WORK INSTRUCTIONS:
(a) Set down word for word the passage of the DC jack forum thread that begins at the words "It seems the first" and stops after "is my punishment?".
(b) Answer these from the DC jack forum thread:
(i) How much money does the first post say was spent on the DC jack?
(ii) Which two terms on the Tayda DC jacks page does the second post suggest might be a clue?
(iii) According to phi1, why shouldn't that DC jack be used for pedals?

*** DOCUMENT SECTION ***

# DC jack woes



## ericwood (Mar 22, 2020)

Hey pedal pals,

I've been building a few Informants for some friends; first one this morning went great (well enough to post in the build reports!), so I figured I'd have a go at another one. Essentially identical parts, all from the same order. It works! Until I go to box it up.

With everything secured in the enclosure, when engaged nothing happens, including the LED turning off. Since the dry signal passes through just fine when bypassed, that tells me right away it's a grounding issue, which would also explain why things were going great until the enclosure showed up. A little bit of troubleshooting later, I have it isolated to the DC jack; it seems the sleeve of the plug, by virtue of how the jack is constructed, gets grounded to the enclosure. This would make sense in a center positive world, but that is not the world we live in.

It seems the first build worked because the powder coating was thick enough to electrically isolate the power adapter, but on the second build it was not and my IO jacks were getting unexpected voltage (it is a miracle nothing is fried!). That's my theory, at least.

What I desperately need, though, is a sanity check! Digging deeper into the product page for the jacks (https://www.taydaelectronics.com/1614-19-lumberg-dc-power-socket.html), nothing pops out at me and screams "hey, watch out, we're going to connect the sleeve to whatever we're mounted to!" I'd also expect other people to run into the same issue.

So: am I crazy? Am I missing something about these jacks, or jacks in general? Am I the first person dumb enough to spend $4 on a DC jack and this is my punishment?

Thanks so much in advance!


----------



## ericwood (Mar 22, 2020)

Looking at the DC jacks page on Tayda I'm realizing "through hole" vs. "panel mount" might be a clue, although I see this one, which looks to be a much cheaper version of my problematic Lumberg jack, unless it's isolated in some way I can't figure out from the picture.


----------



## phi1 (Mar 22, 2020)

I think you’re understanding is correct. That dc jack shouldn’t be used for pedals due to center-neg / sleeve-pos. Use one of these.

*** End of DOCUMENT SECTION ***
*** PROVIDED MATERIAL ***

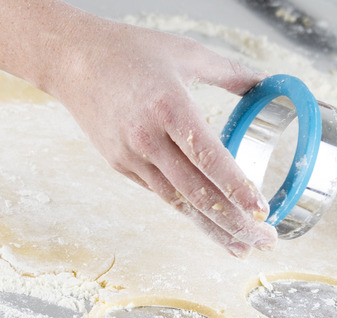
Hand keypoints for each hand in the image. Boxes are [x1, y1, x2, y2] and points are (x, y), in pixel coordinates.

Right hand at [47, 20, 276, 257]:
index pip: (209, 156)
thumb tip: (266, 80)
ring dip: (213, 228)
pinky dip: (188, 212)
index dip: (236, 187)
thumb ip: (230, 72)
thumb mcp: (186, 52)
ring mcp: (131, 156)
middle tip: (265, 240)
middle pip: (197, 192)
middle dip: (234, 222)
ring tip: (243, 246)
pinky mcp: (120, 166)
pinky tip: (211, 224)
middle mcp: (147, 137)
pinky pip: (162, 194)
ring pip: (179, 202)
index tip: (261, 210)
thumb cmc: (130, 51)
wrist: (71, 59)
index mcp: (168, 106)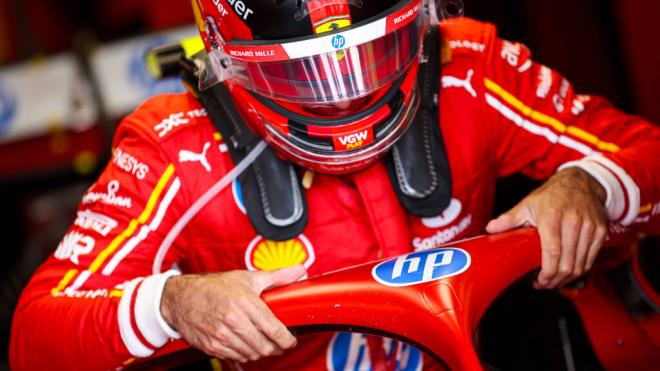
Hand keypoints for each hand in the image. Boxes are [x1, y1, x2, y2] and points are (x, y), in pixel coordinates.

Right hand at [160, 265, 305, 362]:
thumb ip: (276, 277)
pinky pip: (237, 357)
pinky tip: (247, 345)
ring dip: (261, 352)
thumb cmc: (214, 286)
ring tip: (264, 344)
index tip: (291, 340)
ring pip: (252, 354)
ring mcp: (222, 335)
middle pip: (265, 346)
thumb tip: (299, 270)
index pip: (274, 329)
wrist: (181, 298)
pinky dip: (246, 354)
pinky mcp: (212, 346)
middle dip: (276, 348)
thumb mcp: (247, 277)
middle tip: (280, 343)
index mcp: (245, 302)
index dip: (287, 339)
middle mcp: (233, 320)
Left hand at [486, 168, 608, 288]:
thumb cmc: (552, 196)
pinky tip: (569, 272)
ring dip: (567, 278)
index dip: (546, 273)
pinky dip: (580, 270)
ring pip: (581, 265)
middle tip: (544, 284)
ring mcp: (589, 227)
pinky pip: (591, 259)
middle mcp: (573, 222)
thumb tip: (490, 229)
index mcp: (551, 217)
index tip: (538, 282)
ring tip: (554, 280)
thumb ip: (509, 219)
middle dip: (555, 280)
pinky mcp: (600, 231)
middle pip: (567, 263)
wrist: (581, 182)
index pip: (552, 252)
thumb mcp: (528, 204)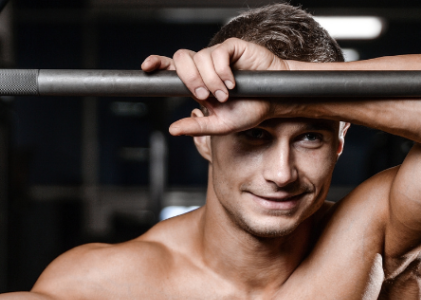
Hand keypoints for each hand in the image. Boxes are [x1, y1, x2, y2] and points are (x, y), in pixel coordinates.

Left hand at [141, 38, 288, 135]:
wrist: (274, 102)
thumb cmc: (248, 111)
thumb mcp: (220, 125)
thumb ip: (196, 127)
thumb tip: (172, 130)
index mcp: (196, 82)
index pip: (171, 68)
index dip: (157, 63)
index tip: (146, 67)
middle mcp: (203, 66)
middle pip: (181, 60)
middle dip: (189, 79)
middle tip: (205, 96)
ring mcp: (217, 56)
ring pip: (200, 57)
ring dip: (210, 79)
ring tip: (225, 94)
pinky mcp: (232, 48)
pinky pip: (217, 53)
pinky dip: (222, 70)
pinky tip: (232, 82)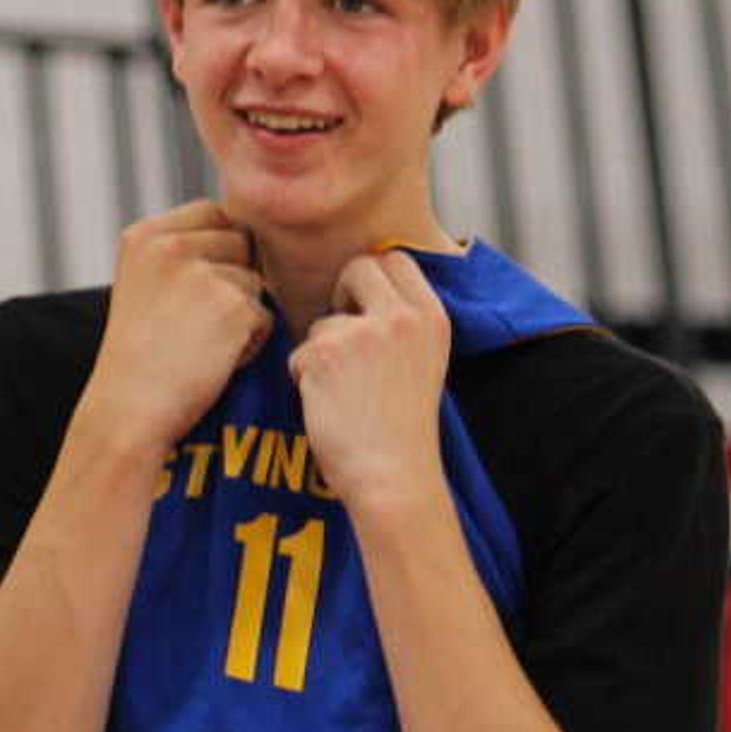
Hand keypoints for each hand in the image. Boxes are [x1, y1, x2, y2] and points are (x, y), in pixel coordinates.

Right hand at [76, 202, 270, 452]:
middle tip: (190, 324)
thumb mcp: (145, 285)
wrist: (128, 409)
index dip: (217, 254)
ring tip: (198, 344)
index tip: (188, 296)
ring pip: (256, 280)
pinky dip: (249, 343)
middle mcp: (169, 245)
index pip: (214, 215)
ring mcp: (200, 273)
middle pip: (241, 242)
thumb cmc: (141, 357)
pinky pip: (265, 316)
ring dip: (240, 314)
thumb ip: (183, 251)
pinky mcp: (231, 305)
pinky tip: (211, 360)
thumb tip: (245, 234)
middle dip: (231, 281)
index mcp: (143, 236)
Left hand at [291, 250, 452, 512]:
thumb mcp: (423, 360)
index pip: (395, 258)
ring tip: (344, 392)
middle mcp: (401, 317)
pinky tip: (327, 406)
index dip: (371, 277)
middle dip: (341, 296)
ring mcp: (361, 333)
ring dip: (321, 351)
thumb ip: (402, 323)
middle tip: (342, 337)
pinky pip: (297, 353)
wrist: (392, 473)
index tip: (364, 306)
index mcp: (433, 316)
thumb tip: (365, 287)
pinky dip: (302, 378)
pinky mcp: (323, 353)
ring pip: (322, 320)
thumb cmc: (402, 427)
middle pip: (358, 268)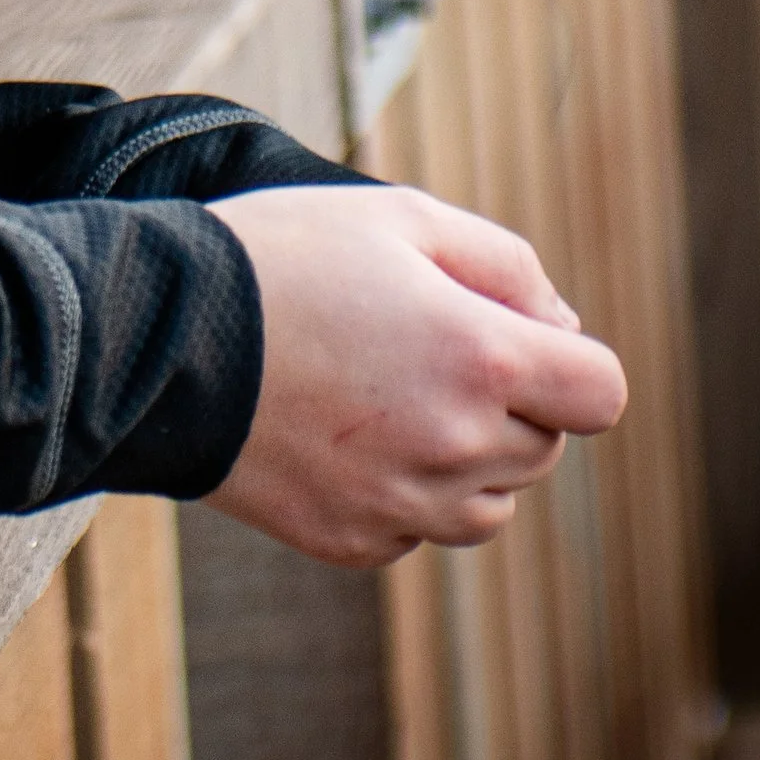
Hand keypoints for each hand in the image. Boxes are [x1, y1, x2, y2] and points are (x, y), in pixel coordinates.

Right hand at [202, 182, 626, 566]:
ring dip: (465, 456)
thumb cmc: (281, 258)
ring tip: (384, 393)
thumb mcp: (401, 217)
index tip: (520, 339)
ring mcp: (404, 506)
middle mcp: (458, 447)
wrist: (158, 336)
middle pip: (544, 448)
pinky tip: (340, 434)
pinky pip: (415, 528)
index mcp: (482, 358)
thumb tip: (562, 322)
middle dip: (510, 401)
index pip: (601, 394)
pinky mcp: (352, 543)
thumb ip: (506, 263)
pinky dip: (400, 491)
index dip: (572, 361)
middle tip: (423, 346)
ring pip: (489, 503)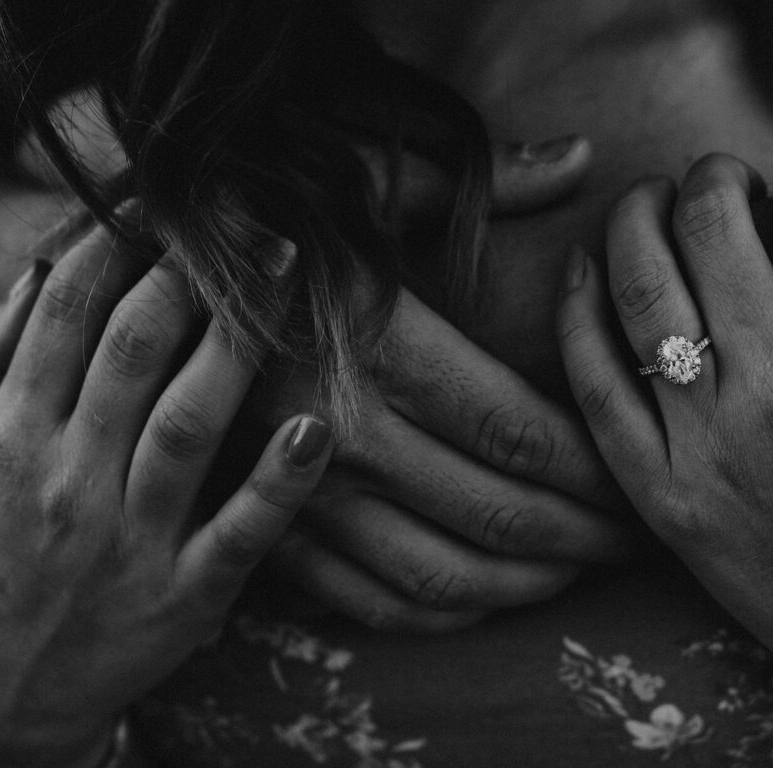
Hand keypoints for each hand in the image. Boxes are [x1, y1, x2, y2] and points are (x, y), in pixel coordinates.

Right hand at [0, 222, 330, 767]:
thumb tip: (37, 271)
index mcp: (11, 438)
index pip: (68, 317)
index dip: (117, 244)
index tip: (165, 198)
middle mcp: (69, 481)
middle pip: (134, 352)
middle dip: (190, 272)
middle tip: (248, 214)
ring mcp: (129, 542)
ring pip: (186, 425)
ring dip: (238, 346)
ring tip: (287, 277)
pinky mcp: (183, 597)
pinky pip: (239, 533)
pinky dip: (278, 481)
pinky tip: (319, 427)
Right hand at [249, 136, 637, 631]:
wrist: (132, 272)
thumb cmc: (261, 211)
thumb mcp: (362, 177)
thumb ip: (480, 181)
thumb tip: (580, 158)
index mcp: (382, 348)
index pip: (523, 436)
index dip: (597, 472)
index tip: (640, 483)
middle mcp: (343, 434)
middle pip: (498, 514)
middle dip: (585, 536)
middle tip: (638, 537)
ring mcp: (299, 493)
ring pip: (441, 576)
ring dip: (526, 584)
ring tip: (581, 569)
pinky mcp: (267, 524)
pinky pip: (368, 601)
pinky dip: (440, 613)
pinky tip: (486, 596)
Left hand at [557, 152, 772, 766]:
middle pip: (712, 221)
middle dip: (715, 175)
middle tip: (723, 182)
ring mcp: (708, 443)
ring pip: (640, 285)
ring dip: (635, 217)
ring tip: (651, 202)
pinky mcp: (660, 491)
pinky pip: (594, 382)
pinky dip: (577, 311)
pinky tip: (584, 268)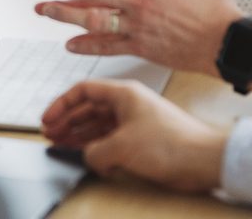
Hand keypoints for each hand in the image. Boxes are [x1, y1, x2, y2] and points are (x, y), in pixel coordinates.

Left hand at [31, 0, 242, 74]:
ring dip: (64, 13)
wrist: (227, 44)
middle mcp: (139, 1)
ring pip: (92, 19)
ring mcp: (137, 26)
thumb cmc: (218, 5)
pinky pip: (108, 46)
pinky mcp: (141, 47)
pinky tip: (68, 44)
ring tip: (42, 8)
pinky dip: (87, 45)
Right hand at [42, 79, 227, 192]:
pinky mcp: (143, 139)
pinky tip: (87, 155)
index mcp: (123, 94)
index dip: (62, 104)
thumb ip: (95, 152)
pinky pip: (111, 139)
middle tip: (51, 134)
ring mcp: (136, 121)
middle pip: (89, 108)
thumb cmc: (170, 143)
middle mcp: (128, 104)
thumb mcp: (122, 147)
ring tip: (62, 144)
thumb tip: (87, 156)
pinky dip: (96, 146)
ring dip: (80, 135)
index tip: (48, 119)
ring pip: (99, 124)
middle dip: (68, 121)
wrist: (203, 159)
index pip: (83, 90)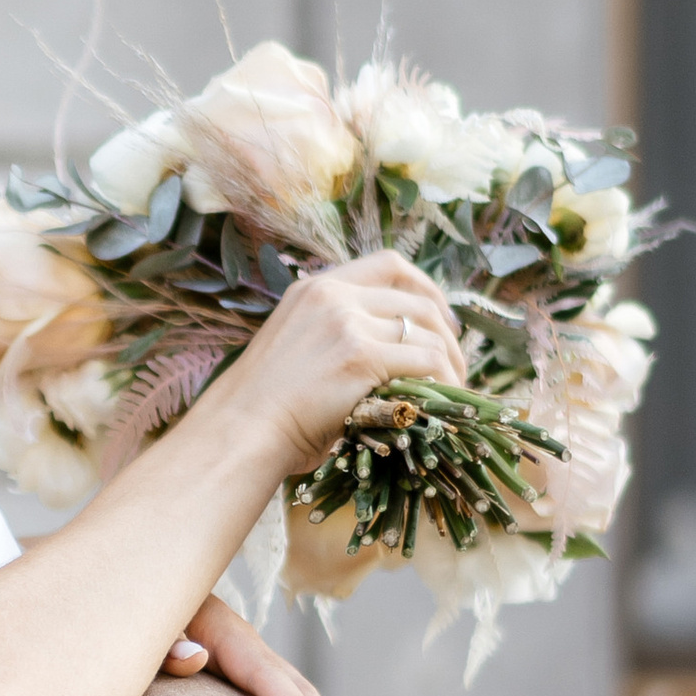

*** End of PROVIDED MATERIAL ***

RESPONSES TO THE TASKS:
(a)
It seems the first build worked because the powder coating was thick enough to electrically isolate the power adapter, but on the second build it was not and my IO jacks were getting unexpected voltage (it is a miracle nothing is fried!). That's my theory, at least.

What I desperately need, though, is a sanity check! Digging deeper into the product page for the jacks (https://www.taydaelectronics.com/1614-19-lumberg-dc-power-socket.html), nothing pops out at me and screams "hey, watch out, we're going to connect the sleeve to whatever we're mounted to!" I'd also expect other people to run into the same issue.

So: am I crazy? Am I missing something about these jacks, or jacks in general? Am I the first person dumb enough to spend $4 on a DC jack and this is my punishment?

(b)
(i) $4
(ii) "through hole" and "panel mount"
(iii) Because of center-negative / sleeve-positive.